Problem description: When you print the records below, keep every word exact and leave out the images.

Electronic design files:
◆ ◆ ◆ ◆ ◆

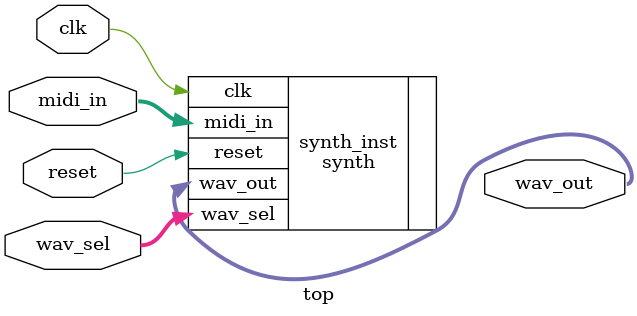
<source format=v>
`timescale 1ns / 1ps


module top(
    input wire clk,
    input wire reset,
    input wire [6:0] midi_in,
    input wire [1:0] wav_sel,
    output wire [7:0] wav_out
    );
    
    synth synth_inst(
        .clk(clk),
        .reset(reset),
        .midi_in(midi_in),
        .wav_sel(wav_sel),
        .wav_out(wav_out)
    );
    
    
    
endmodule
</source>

◆ ◆ ◆ ◆ ◆

Answer space:
<source format=v>
`timescale 1ns / 1ps


module top(
    input wire clk,
    input wire reset,
    input wire [6:0] midi_in,
    input wire [1:0] wav_sel,
    output wire [7:0] wav_out
    );
    
    synth synth_inst(
        .clk(clk),
        .reset(reset),
        .midi_in(midi_in),
        .wav_sel(wav_sel),
        .wav_out(wav_out)
    );
    
    
    
endmodule
</source>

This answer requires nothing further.